● Task instructions: Nothing but the lines from the start of the records through the line that contains "Joseph Gamboi |" is to be copied, and each is to be copied exactly.

● Supplied records:
▶
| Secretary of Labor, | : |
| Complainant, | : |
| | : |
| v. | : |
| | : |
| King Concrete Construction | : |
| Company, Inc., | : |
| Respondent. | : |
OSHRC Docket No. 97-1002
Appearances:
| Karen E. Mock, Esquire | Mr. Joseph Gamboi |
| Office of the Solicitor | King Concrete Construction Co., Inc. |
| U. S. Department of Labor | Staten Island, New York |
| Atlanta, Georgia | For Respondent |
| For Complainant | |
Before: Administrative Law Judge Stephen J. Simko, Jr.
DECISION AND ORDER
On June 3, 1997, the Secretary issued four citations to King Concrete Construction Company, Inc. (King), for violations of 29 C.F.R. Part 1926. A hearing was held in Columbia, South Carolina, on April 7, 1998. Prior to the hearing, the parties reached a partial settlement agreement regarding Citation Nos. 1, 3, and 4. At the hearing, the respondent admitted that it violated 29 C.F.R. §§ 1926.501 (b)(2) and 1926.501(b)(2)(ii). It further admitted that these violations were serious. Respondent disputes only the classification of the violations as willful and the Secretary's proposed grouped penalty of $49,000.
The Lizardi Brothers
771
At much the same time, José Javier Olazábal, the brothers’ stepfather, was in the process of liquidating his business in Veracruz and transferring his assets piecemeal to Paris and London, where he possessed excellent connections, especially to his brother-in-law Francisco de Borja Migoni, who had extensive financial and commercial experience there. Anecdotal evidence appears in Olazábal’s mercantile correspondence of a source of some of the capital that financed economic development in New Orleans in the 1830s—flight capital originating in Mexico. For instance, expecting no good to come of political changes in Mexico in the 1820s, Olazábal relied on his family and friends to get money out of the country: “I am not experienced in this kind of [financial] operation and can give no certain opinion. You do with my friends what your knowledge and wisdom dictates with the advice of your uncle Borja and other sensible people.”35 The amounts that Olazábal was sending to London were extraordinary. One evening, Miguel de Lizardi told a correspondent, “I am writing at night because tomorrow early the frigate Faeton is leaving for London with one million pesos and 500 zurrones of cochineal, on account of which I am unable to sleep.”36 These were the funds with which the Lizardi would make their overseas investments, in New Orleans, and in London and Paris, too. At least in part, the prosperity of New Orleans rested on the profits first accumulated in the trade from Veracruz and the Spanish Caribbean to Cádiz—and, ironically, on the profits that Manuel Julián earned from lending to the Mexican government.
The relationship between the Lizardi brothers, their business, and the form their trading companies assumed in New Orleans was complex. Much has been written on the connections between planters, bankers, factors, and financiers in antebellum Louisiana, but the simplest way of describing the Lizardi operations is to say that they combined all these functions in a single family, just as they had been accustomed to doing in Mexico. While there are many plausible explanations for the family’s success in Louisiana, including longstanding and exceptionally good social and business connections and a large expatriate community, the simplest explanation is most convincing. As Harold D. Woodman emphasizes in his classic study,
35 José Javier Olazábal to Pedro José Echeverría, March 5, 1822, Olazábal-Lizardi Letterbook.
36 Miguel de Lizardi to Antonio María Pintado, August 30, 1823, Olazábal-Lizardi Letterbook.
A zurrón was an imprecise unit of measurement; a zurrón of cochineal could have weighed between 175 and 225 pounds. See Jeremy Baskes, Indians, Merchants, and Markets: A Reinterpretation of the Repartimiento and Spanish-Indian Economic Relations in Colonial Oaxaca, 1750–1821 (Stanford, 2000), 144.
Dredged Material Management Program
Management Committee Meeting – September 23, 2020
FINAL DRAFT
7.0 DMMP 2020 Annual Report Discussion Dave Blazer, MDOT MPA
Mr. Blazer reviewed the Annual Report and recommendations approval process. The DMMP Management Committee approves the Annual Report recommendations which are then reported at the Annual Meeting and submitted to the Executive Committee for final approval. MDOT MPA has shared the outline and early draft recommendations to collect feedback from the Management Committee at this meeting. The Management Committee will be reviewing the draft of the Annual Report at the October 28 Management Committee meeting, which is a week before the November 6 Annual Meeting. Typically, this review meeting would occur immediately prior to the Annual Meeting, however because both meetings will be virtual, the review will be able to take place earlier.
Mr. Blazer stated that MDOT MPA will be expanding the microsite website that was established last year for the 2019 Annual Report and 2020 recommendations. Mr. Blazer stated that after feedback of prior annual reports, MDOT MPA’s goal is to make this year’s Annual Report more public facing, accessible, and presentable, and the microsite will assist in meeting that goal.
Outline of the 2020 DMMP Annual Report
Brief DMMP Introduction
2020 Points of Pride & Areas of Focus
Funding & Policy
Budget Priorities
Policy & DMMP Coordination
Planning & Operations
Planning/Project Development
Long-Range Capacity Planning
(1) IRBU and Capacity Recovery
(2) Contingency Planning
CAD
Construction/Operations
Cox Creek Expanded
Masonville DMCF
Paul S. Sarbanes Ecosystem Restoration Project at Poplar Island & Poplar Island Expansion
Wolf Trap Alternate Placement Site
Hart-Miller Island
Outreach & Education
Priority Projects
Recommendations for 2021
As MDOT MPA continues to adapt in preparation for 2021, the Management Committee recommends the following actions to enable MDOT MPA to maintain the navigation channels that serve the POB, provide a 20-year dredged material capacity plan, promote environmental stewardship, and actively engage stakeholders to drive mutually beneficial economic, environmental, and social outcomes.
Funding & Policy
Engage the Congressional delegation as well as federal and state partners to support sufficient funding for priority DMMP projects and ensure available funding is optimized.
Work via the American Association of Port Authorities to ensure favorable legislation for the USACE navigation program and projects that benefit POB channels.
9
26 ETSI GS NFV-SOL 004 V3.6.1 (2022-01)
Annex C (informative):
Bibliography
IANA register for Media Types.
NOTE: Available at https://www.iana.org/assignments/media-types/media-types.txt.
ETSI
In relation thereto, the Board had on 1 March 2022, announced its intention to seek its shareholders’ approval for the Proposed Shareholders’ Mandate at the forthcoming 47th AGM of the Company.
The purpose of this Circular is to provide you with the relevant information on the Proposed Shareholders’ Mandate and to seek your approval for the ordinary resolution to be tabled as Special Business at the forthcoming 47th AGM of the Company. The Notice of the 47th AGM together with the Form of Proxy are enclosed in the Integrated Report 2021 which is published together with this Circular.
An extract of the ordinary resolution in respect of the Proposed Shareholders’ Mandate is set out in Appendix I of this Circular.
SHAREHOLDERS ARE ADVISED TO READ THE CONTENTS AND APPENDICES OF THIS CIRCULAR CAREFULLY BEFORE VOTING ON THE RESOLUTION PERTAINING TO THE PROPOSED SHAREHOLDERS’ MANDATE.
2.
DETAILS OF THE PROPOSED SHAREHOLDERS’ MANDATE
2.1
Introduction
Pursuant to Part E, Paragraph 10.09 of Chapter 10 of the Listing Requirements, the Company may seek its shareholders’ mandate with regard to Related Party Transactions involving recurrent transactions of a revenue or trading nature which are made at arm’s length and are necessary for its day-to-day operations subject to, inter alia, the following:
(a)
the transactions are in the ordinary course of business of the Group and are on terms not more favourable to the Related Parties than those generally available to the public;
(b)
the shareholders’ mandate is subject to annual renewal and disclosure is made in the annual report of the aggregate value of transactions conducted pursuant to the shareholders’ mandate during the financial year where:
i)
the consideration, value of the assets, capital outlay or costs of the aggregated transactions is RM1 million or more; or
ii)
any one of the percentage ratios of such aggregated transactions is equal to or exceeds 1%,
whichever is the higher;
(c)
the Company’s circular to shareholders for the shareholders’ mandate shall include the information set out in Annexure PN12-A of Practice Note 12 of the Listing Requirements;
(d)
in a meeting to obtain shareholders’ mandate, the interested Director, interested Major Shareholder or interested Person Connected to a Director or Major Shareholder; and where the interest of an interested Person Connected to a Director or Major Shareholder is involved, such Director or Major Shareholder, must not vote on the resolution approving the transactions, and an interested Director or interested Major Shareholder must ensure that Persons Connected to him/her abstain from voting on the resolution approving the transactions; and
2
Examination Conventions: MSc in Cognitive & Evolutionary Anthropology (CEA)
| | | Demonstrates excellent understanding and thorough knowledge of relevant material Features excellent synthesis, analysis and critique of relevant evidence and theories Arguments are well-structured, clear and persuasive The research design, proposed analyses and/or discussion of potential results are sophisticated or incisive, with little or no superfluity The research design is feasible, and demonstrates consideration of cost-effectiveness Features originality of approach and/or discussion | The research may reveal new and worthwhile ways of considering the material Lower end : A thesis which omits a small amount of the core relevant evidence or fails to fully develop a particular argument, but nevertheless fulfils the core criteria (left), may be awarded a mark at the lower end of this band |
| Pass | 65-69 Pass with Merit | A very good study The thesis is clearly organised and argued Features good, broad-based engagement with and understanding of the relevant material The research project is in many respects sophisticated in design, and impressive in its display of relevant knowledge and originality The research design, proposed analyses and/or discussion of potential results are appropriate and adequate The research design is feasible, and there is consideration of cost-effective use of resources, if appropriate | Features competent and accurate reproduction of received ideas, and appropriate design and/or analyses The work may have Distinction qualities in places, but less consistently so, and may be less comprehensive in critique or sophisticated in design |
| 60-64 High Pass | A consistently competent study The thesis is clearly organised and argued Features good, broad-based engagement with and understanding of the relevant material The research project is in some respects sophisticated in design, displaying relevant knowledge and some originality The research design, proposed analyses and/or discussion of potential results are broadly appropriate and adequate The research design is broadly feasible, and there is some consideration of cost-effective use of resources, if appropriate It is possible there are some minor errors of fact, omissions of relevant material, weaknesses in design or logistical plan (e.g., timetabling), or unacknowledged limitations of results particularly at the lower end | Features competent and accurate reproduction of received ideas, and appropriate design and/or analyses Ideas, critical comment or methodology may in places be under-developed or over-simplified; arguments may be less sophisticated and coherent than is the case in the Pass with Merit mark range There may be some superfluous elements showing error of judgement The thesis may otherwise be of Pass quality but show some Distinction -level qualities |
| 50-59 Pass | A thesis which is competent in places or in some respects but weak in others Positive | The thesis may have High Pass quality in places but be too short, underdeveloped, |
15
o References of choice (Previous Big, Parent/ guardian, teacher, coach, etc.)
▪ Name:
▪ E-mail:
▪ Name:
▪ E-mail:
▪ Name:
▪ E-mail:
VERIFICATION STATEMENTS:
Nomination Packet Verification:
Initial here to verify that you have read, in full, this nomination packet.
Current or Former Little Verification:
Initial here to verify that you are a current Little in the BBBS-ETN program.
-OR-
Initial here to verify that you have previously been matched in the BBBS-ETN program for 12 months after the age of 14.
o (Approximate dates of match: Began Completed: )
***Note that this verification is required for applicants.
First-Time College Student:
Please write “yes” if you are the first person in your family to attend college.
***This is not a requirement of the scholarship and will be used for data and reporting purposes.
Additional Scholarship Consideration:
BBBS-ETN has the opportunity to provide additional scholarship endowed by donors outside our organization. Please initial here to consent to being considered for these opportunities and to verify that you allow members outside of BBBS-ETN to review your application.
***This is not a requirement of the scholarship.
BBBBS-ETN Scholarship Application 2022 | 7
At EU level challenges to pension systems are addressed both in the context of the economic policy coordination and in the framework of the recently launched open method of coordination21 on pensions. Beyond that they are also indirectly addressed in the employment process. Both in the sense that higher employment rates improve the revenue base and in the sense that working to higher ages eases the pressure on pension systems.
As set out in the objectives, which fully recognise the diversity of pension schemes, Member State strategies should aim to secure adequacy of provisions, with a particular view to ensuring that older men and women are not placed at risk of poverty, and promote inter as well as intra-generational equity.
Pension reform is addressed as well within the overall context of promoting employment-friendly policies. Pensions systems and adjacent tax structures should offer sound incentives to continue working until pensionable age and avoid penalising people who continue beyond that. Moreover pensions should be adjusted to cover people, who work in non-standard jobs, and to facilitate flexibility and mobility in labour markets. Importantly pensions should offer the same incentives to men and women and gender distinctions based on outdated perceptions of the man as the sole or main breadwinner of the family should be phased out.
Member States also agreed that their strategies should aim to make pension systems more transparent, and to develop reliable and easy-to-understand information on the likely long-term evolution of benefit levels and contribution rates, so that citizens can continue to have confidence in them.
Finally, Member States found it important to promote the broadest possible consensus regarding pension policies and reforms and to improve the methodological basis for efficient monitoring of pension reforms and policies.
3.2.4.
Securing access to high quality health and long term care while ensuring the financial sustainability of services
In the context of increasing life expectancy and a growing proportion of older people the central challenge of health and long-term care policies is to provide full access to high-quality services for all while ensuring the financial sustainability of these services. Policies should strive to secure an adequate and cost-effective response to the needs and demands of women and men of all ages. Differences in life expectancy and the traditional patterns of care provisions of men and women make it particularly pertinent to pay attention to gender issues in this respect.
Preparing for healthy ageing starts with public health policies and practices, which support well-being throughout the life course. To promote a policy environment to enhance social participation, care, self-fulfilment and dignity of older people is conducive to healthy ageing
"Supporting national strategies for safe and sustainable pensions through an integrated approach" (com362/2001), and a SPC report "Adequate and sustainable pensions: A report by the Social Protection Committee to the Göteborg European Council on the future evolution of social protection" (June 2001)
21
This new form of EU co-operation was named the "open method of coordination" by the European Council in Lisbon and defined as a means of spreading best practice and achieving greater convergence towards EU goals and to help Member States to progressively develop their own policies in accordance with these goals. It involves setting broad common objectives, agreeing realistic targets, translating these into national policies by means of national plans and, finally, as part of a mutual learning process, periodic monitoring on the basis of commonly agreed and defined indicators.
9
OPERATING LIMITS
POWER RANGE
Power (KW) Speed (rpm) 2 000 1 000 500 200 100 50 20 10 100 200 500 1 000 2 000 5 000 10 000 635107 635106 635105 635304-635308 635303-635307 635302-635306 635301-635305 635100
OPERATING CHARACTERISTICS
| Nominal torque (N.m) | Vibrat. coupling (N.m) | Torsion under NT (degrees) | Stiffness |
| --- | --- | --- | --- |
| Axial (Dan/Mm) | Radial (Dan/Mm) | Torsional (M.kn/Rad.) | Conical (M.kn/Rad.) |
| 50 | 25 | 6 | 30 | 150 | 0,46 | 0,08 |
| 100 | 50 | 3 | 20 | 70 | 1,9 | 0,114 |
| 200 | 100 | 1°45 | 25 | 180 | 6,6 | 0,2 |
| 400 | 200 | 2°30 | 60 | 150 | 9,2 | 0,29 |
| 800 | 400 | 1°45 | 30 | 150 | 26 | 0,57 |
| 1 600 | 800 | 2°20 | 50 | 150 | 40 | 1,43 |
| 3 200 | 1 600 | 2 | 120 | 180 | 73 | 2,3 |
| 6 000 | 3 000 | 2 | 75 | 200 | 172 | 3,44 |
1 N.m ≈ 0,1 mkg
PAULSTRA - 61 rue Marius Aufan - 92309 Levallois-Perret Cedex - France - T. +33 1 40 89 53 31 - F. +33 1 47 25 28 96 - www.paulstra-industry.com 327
◀
● Answer for this exercise:
| Secretary of Labor, | : |
| Complainant, | : |
| | : |
| v. | : |
| | : |
| King Concrete Construction | : |
| Company, Inc., | : |
| Respondent. | : |
OSHRC Docket No. 97-1002
Appearances:
| Karen E. Mock, Esquire | Mr. Joseph Gamboi |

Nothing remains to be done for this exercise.